# Does standardising independent variables reduce collinearity?

I’ve come across a very good text on Bayes/MCMC. IT suggests that a standardisation of your independent variables will make an MCMC (Metropolis) algorithm more efficient, but also that it may reduce (multi)collinearity. Can that be true? Is this something I should be doing as standard.(Sorry).

Kruschke 2011, Doing Bayesian Data Analysis. (AP)

edit: for example

``````     > data(longley)
> cor.test(longley\$Unemployed, longley\$Armed.Forces)

Pearson's product-moment correlation

data:  longley\$Unemployed and longley\$Armed.Forces
t = -0.6745, df = 14, p-value = 0.5109
alternative hypothesis: true correlation is not equal to 0
95 percent confidence interval:
-0.6187113  0.3489766
sample estimates:
cor
-0.1774206

> standardise <- function(x) {(x-mean(x))/sd(x)}
> cor.test(standardise(longley\$Unemployed), standardise(longley\$Armed.Forces))

Pearson's product-moment correlation

data:  standardise(longley\$Unemployed) and standardise(longley\$Armed.Forces)
t = -0.6745, df = 14, p-value = 0.5109
alternative hypothesis: true correlation is not equal to 0
95 percent confidence interval:
-0.6187113  0.3489766
sample estimates:
cor
-0.1774206
``````

This hasn’t reduced the correlation or therefore the albeit limited linear dependence of vectors.

What’s going on?

R

It doesn’t change the collinearity between the main effects at all. Scaling doesn’t either. Any linear transform won’t do that. What it changes is the correlation between main effects and their interactions. Even if A and B are independent with a correlation of 0, the correlation between A, and A:B will be dependent upon scale factors.

Try the following in an R console. Note that `rnorm` just generates random samples from a normal distribution with population values you set, in this case 50 samples. The `scale` function standardizes the sample to a mean of 0 and SD of 1.

``````set.seed(1) # the samples will be controlled by setting the seed - you can try others
a <- rnorm(50, mean = 0, sd = 1)
b <- rnorm(50, mean = 0, sd = 1)
mean(a); mean(b)
#  0.1004483 # not the population mean, just a sample
#  0.1173265
cor(a ,b)
#  -0.03908718
``````

The incidental correlation is near 0 for these independent samples. Now normalize to mean of 0 and SD of 1.

``````a <- scale( a )
b <- scale( b )
cor(a, b)
# [1,] -0.03908718
``````

Again, this is the exact same value even though the mean is 0 and SD = 1 for both `a` and `b`.

``````cor(a, a*b)
# [1,] -0.01038144
``````

This is also very near 0. (a*b can be considered the interaction term)

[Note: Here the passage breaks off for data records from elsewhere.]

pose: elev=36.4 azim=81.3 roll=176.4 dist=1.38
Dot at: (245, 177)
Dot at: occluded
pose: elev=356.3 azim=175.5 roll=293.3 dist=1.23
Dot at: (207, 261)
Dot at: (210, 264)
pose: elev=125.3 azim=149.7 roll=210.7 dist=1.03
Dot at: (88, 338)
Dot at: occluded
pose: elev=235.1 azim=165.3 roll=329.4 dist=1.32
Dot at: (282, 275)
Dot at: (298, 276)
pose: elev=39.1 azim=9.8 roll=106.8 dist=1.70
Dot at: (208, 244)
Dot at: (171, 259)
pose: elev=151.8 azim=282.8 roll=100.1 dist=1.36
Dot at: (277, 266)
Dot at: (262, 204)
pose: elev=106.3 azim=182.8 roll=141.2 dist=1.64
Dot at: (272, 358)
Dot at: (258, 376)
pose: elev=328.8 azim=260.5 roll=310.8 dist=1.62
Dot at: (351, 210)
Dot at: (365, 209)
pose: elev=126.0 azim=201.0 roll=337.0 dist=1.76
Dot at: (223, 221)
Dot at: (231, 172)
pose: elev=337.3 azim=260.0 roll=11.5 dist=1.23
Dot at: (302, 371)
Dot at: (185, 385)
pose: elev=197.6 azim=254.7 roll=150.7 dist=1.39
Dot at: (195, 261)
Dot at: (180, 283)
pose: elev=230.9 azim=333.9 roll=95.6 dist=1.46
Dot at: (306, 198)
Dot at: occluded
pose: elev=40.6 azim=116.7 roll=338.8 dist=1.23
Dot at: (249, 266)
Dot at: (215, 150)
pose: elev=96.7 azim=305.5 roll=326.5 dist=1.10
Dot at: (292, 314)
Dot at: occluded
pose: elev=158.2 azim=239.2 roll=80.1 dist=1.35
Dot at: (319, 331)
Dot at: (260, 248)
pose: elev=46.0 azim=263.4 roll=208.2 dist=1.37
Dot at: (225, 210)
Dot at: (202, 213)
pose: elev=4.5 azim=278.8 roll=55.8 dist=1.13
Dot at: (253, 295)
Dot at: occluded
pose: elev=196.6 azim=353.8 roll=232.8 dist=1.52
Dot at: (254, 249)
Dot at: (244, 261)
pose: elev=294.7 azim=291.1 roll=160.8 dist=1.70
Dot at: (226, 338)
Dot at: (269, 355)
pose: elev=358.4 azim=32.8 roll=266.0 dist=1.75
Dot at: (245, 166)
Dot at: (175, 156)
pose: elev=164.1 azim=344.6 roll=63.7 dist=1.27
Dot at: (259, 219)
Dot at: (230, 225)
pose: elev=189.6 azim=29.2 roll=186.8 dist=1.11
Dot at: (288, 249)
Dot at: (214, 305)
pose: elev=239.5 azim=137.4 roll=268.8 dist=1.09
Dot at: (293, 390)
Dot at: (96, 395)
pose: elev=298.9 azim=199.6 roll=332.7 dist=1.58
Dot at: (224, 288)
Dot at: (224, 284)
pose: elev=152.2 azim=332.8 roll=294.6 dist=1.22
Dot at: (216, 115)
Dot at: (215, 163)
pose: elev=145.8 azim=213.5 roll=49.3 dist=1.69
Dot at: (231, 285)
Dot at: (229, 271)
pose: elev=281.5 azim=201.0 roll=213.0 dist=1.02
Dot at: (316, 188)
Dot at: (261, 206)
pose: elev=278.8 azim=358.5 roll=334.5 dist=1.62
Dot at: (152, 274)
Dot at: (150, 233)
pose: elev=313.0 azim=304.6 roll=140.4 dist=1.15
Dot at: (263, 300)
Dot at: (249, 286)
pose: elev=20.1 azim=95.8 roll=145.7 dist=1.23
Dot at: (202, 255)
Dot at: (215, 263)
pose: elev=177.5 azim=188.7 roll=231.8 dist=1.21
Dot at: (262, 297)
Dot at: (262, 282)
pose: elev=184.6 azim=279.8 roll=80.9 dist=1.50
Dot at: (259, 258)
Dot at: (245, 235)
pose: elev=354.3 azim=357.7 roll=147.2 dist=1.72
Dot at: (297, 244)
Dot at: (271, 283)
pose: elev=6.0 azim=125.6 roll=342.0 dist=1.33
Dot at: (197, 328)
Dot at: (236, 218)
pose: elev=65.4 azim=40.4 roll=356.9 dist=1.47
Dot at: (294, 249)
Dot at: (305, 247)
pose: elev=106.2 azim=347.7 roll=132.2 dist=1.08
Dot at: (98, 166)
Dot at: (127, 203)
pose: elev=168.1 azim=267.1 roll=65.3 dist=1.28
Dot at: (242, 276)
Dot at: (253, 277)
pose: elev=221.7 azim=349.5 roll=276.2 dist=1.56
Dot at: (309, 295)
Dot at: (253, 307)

However, usually the SD and mean of predictors differ quite a bit so let’s change `b`. Instead of taking a new sample I’ll rescale the original `b` to have a mean of 5 and SD of 2.

``````b <- b * 2 + 5
cor(a, b)
#  -0.03908718
``````

Again, that familiar correlation we’ve seen all along. The scaling is having no impact on the correlation between `a` and `b`. But!!

``````cor(a, a*b)
# [1,] 0.9290406
``````

Now that will have a substantial correlation which you can make go away by centring and/or standardizing. I generally go with just the centring.

EDIT: @Tim has an answer here that’s a bit more directly on topic. I didn’t have Kruschke at the time. The correlation between intercept and slope is similar to the issue of correlation with interactions though. They’re both about conditional relationships. The intercept is conditional on the slope; but unlike an interaction it’s one way because the slope is not conditional on the intercept. Regardless, if the slope varies so will the intercept unless the mean of the predictor is 0. Standardizing or centring the predictor variables will minimize the effect of the intercept changing with the slope because the mean will be at 0 and therefore the regression line will pivot at the y-axis and it’s slope will have no effect on the intercept.